Ancient Gigantic Lion Discovered in Kenya
An article published in the Journal of Vertebrate Paleontology on Thursday revealed that an ancient gigantic lion roamed the Kenyan savannah approximately 23 million years ago.
The lion, dubbed Simbakubwa, lived in what is modern-day Kenya according to research carried out by from a team from Duke and Ohio University who studied a handful of mysterious fossils tucked away safely in a drawer at the Nairobi National Museum in Kenya.
Records at the museum showed that the fossils had been excavated between 1978 and 1980 at a site in western Kenya called Meswa Bridge.
Researchers reportedly unearthed the lower jaw, teeth and other bones of a new species and christened it Simbakubwa kutokaafrika.
"Based on its massive teeth, Simbakubwa was a specialised hyper-carnivore that was significantly larger than the modern lion and possibly larger than a polar bear," revealed Matthew Borths from Duke University.
Based on the sizes of the various bones that were discovered, the team of researchers estimated that Simbakubwa may have weighed as much as 1.5 tonnes when fully mature.

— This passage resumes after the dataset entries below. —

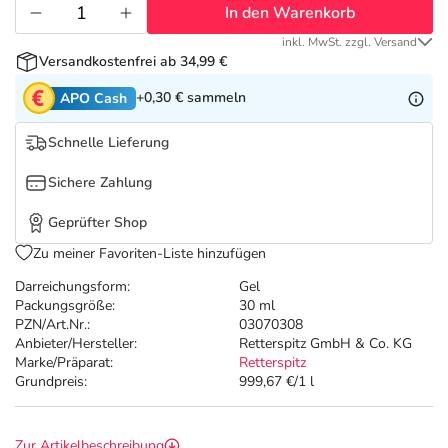
Refluthin, Lasea & Carmenthin Deals
Sport & Fitness
Täglich gut versorgt
In den Warenkorb
inkl. MwSt. zzgl. Versand
Salus Deals
Tierapotheke
Versandkostenfrei ab 34,99 €
+0,30 €
sammeln
APO Cash
Vitamine & Mineralstoffe
Schnelle Lieferung
Marken
Sichere Zahlung
Geprüfter Shop
Zu meiner Favoriten-Liste hinzufügen
Darreichungsform:
Gel
Packungsgröße:
30 ml
PZN/Art.Nr.:
03070308
Anbieter/Hersteller:
Retterspitz GmbH & Co. KG
Marke/Präparat:
Retterspitz
Grundpreis:
999,67 €/1 l
Zur Artikelbeschreibung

The sheer size of the carnivore coupled with its enormous fangs led the scientists to predict that it most likely hunted ancient mammoths and elephants.
While a modern day lion's jaw measures approximately 25cm at full maturity, Simbakubwa's discovered jaw measured almost double as it was documented at 40cm.
The animal has been declared the oldest known member in a group of extinct mammals called hyaenodonts, named mainly due to their dental resemblance to hyenas, even though the groups are also unrelated.
According to a National Geographic report, Mr Borths made the discovery while doing research at the Nairobi museum where he found unusual fossils in a cabinet that was part of a collection marked hyenas.